Mercredi 15 octobre 2025, la ville de Tourcoing s’est illuminée d’un éclat particulier : sur la scène du Théâtre municipal Raymond Devos, c’est l’une des grandes voix du jazz mondial, Dee Dee Bridgewater, qui a pris le micro pour un moment unique.
Cette artiste, dont la carrière s’étend sur plusieurs décennies et qui a reçu de nombreuses récompenses, est venue présenter son projet « We exist! » un spectacle à la fois vibrant, engagé et musicalement puissant.
Ezékiel Likolo
Le projet « We Exist! » va plus loin qu’un simple concert : il réunit un quartet 100 % féminin, avec Dee Dee Bridgewater au chant, accompagnée de la pianiste et directrice musicale Carmen Staaf, la contrebassiste Rosa Brunello et la batteuse Shirazette Tinnin.
Ce choix est déjà une déclaration : dans l’univers du jazz, souvent dominé par des musiciens masculins, cette configuration féminine revendique sa place. Le spectacle est aussi un hommage aux grandes figures du jazz militant : dans le répertoire, on retrouve des titres comme Mississippi Goddam de Nina Simone, ou I Wish I Knew How It Would Feel to Be Free de Billy Taylor.
La salle du Théâtre municipal accueillait donc ce concert, les portes ouvrant à 19 h et le spectacle débutant à 20 h.
Dès l’entrée, le public est plongé dans l’atmosphère feutrée et chaleureuse d’un grand rendez-vous jazz. Le piano de Carmen Staaf, la contrebasse de Rosa Brunello et la batterie de Shirazette Tinnin créent un trio rythmique impeccable, sur lequel Dee Dee dépose son chant : libre, puissant, expressif.
Quelques instants marquants :
• L’interprétation de Mississippi Goddam résonne comme un cri, un hommage à la résistance et à l’histoire des droits civiques.
• Puis, un moment plus doux, presque intime : I Wish I Knew How It Would Feel to Be Free, qui invite à la réflexion, au silence partagé.

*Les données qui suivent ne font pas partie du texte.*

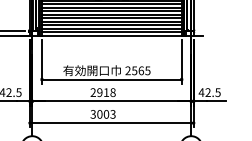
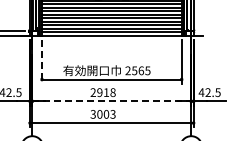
line at (41, 62): solid -> dashed
line at (112, 101): solid -> dashed
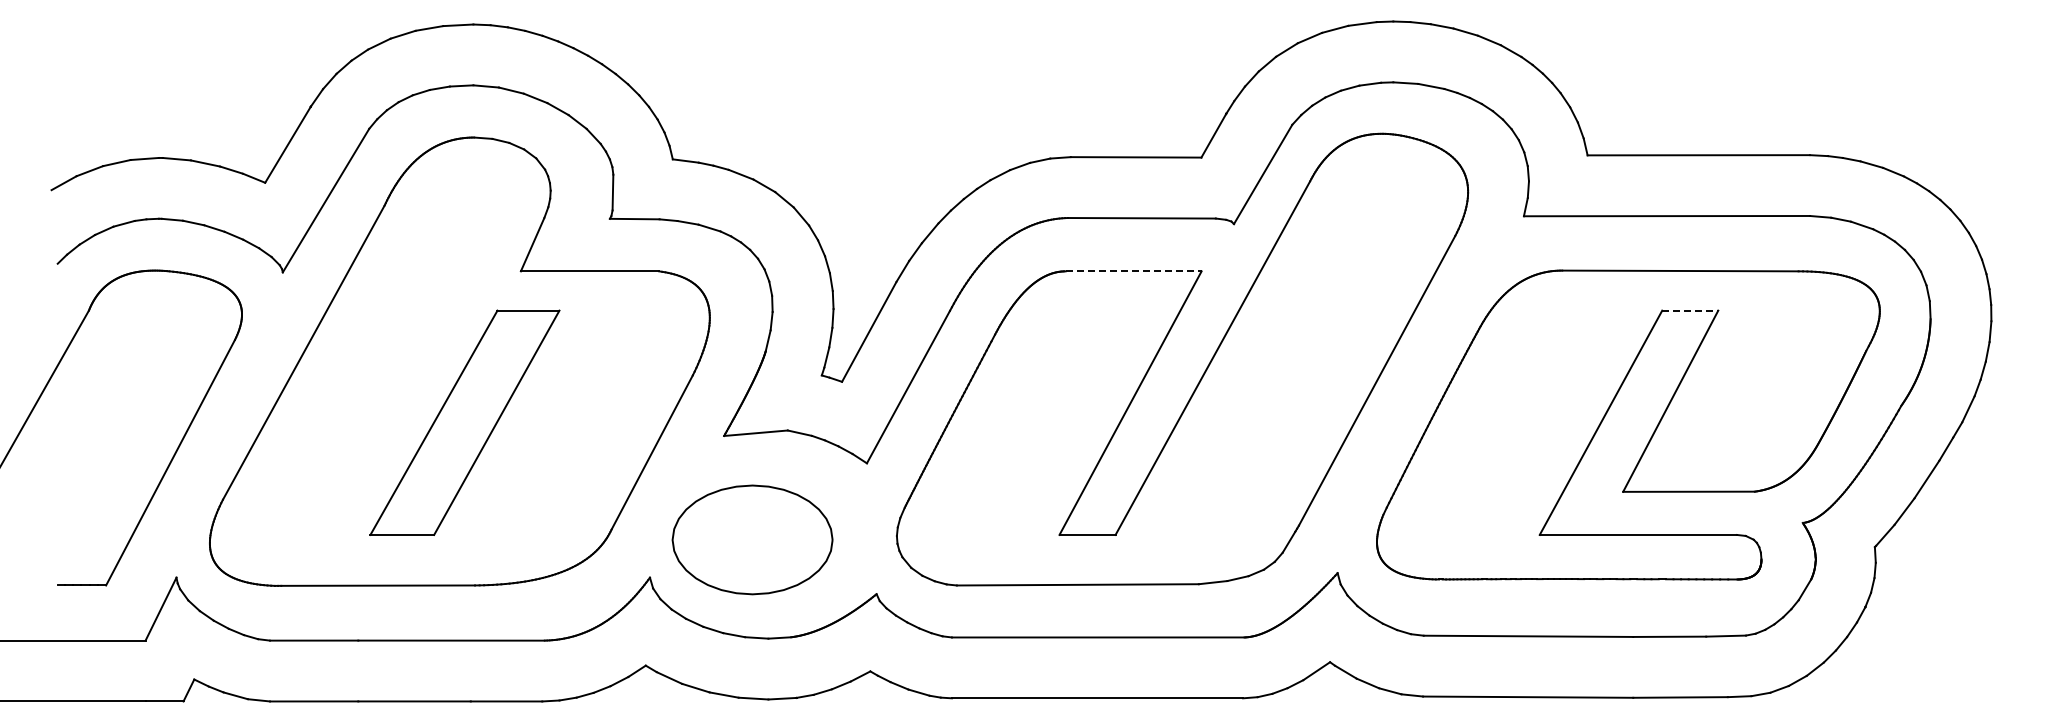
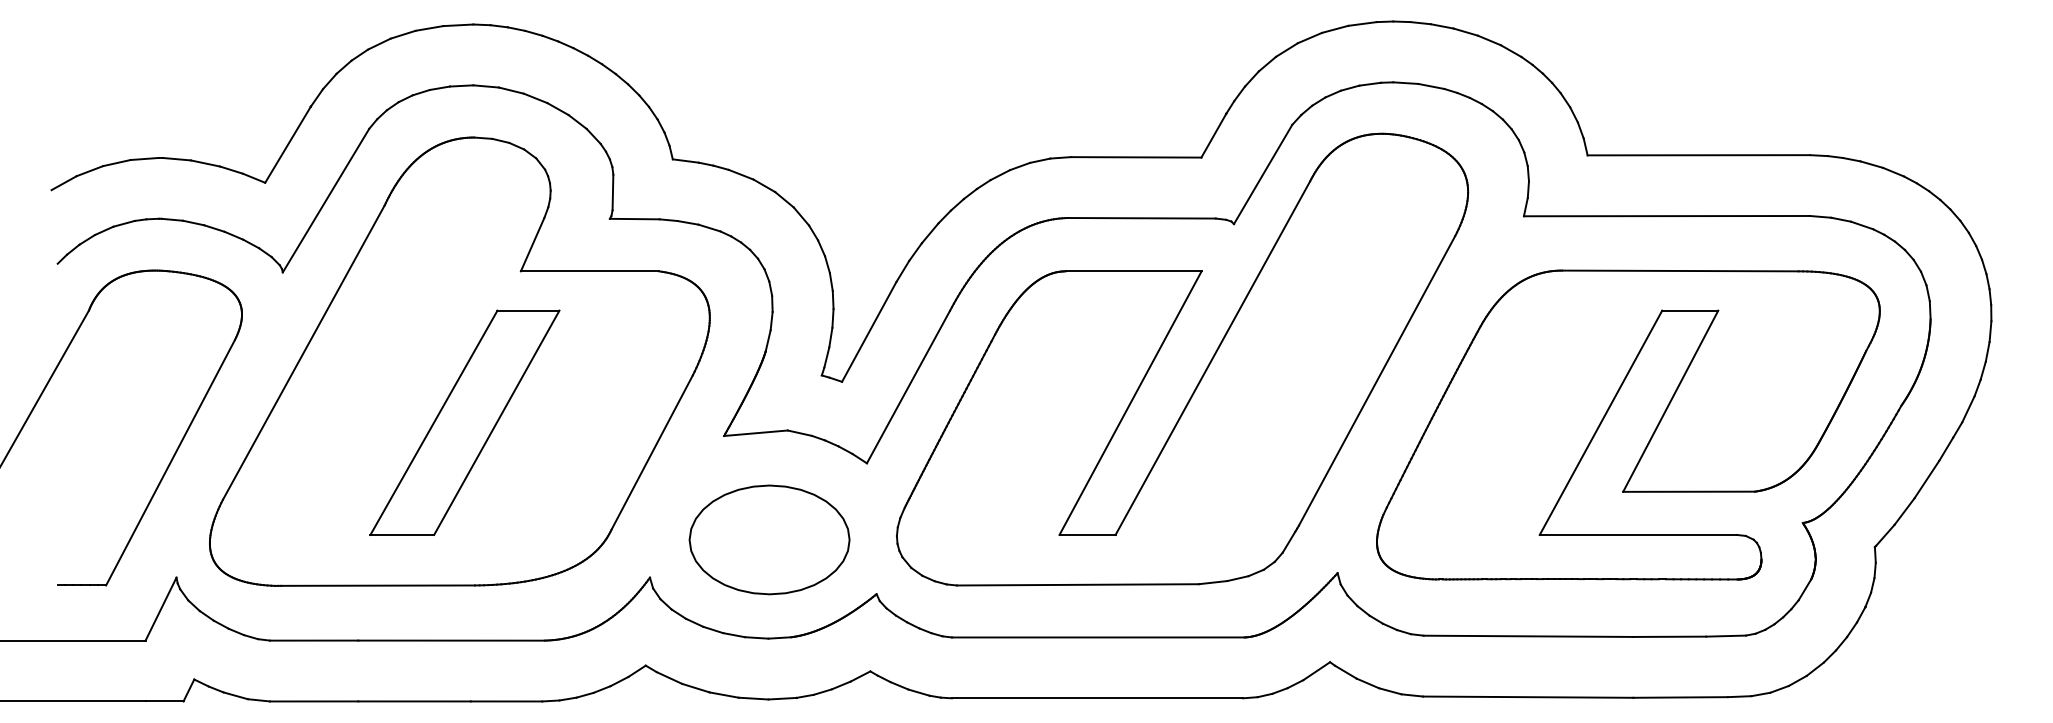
line at (1133, 271): dashed -> solid
line at (1690, 310): dashed -> solid
part at (752, 539) position: (752, 539) -> (769, 539)
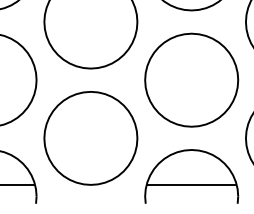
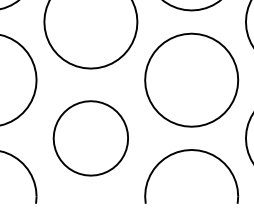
part at (90, 138) size: 96x95 px -> 77x77 px
line at (17, 184): present -> none
line at (190, 184): present -> none
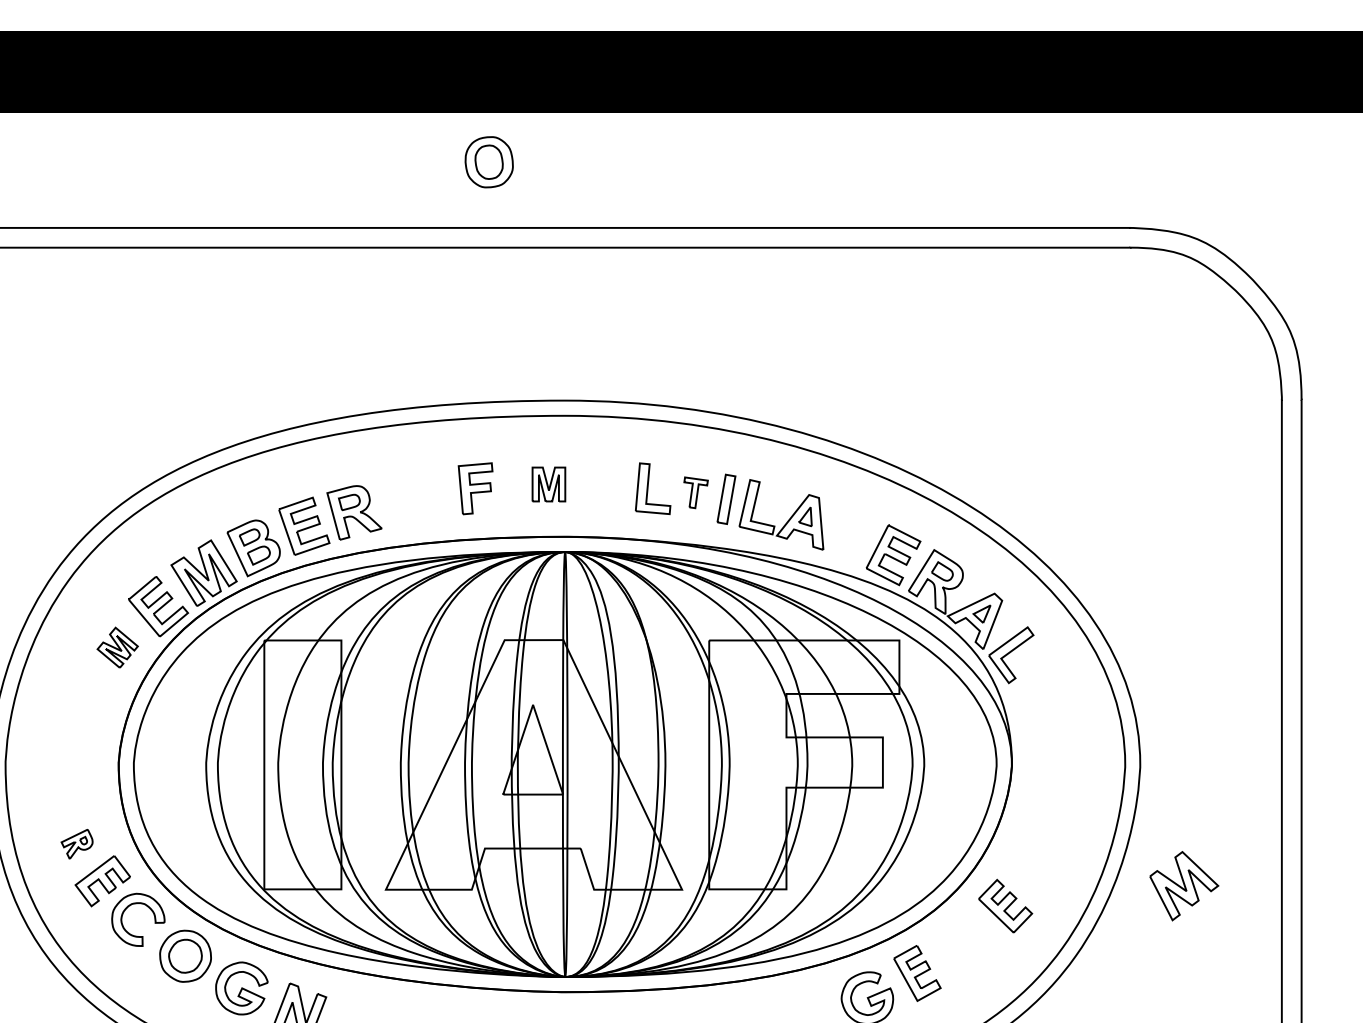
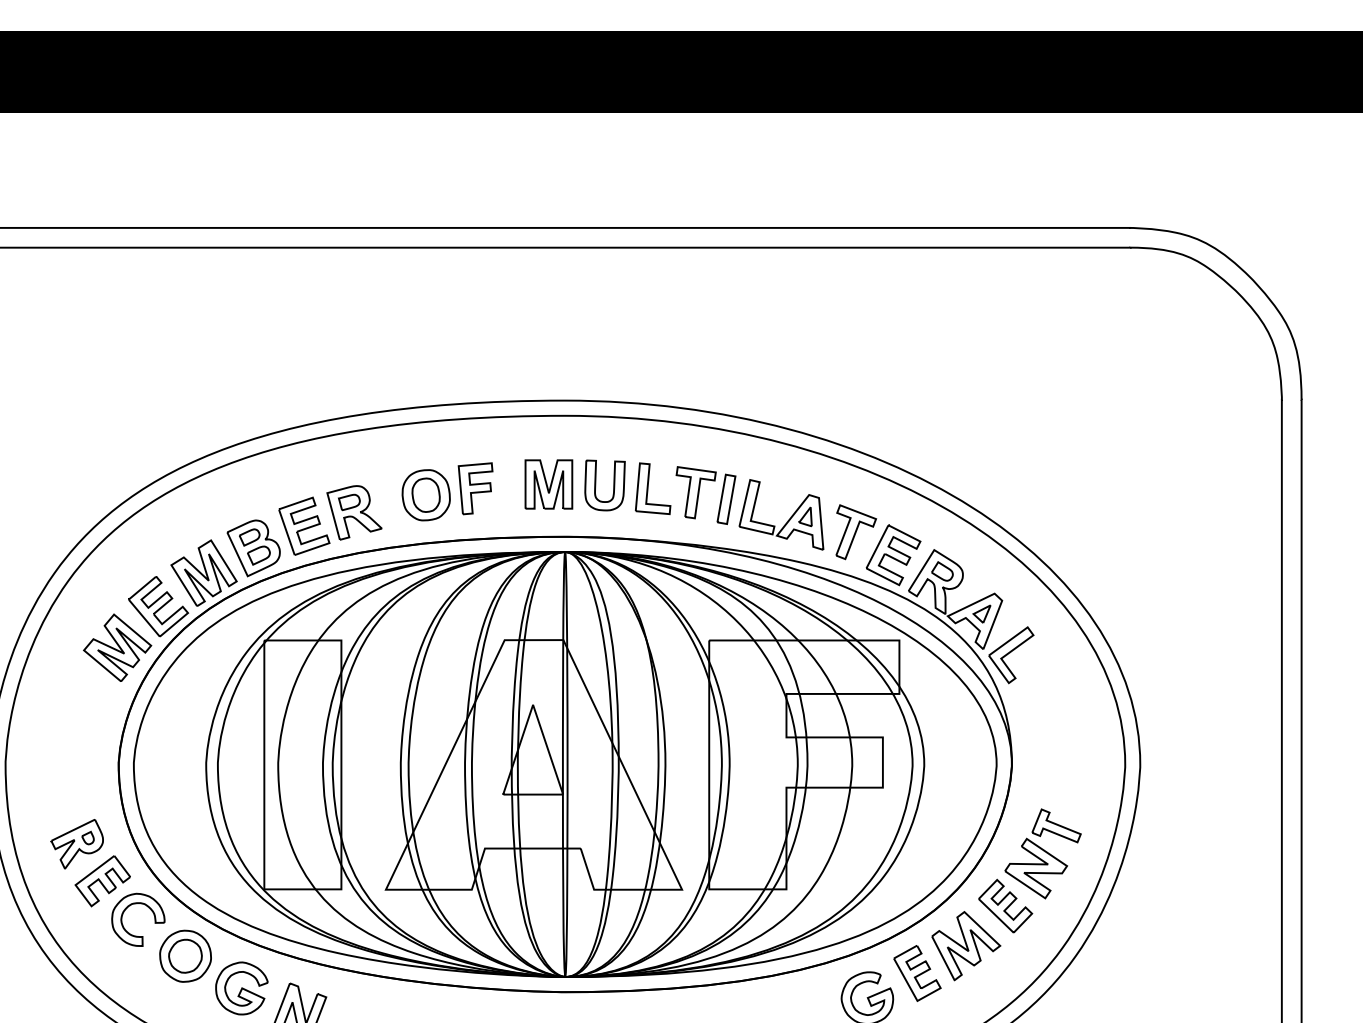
part at (488, 162) position: (488, 162) -> (425, 495)
part at (548, 484) size: 36x37 px -> 50x51 px
part at (596, 485): none -> present
part at (695, 492) size: 26x34 px -> 42x54 px
part at (856, 532): none -> present
part at (117, 647) size: 43x43 px -> 70x69 px
part at (76, 844) size: 34x31 px -> 54x51 px
part at (1042, 853): none -> present
part at (1184, 886) position: (1184, 886) -> (966, 946)
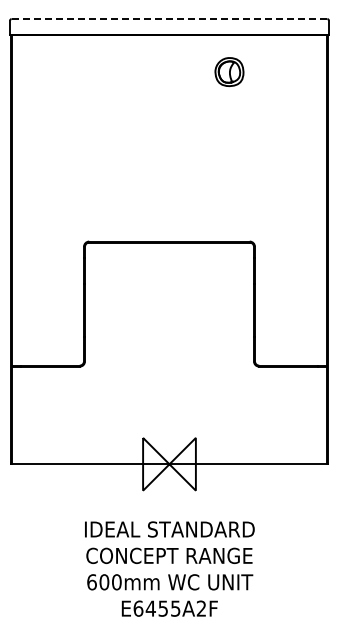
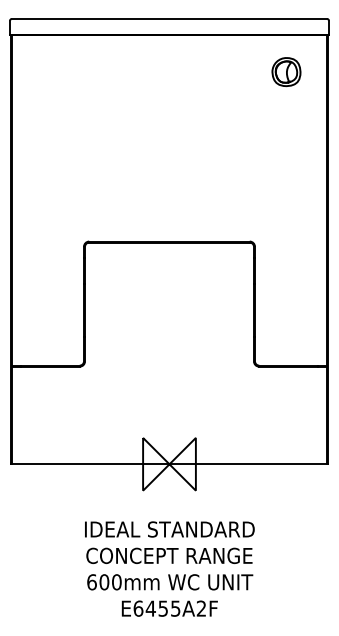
line at (169, 19): dashed -> solid
part at (229, 71) position: (229, 71) -> (286, 71)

• Enfin, Dee Dee n’oublie pas : joyeuse, vivante, elle rit, plaisante, interagit, transformant le concert en expérience collective. Le message est sérieux, mais la célébration est pleine de vie.
Artistiquement, ce concert rappelle que le jazz est une musique vivante, en réinvention. Dee Dee Bridgewater, à ce stade de sa carrière, montre qu’on peut conjuguer virtuosité, émotion et engagement.
• Socialement : Le spectacle « We Exist! » est une prise de parole, sans discours prosaïque mais par la musique et la présence ; il affirme que les voix féminines, noires, et les musiciennes ont leur place dans le jazz.
• Localement : Le fait que cette icône internationale fasse étape à Tourcoing montre l’ampleur et la qualité du Tourcoing Jazz Festival, qui porte la 39ᵉ édition sous l’égide d’une programmation riche et diversifiée.
En conclusion
Le concert de Dee Dee Bridgewater à Tourcoing n’était pas seulement un « beau concert de jazz ». Il était un moment de partage, de réflexion, et surtout d’affirmation : des femmes, des musiciennes, des voix, nous existent — et elles grondent, chantent, vibrent. Le public a été témoin d’un spectacle qui se vit autant qu’il s’écoute.
Si vous y étiez, vous en êtes ressorti·e transformé·e. Si vous ne l’étiez pas, j’espère que ce compte-rendu vous transmet un peu de cette magie.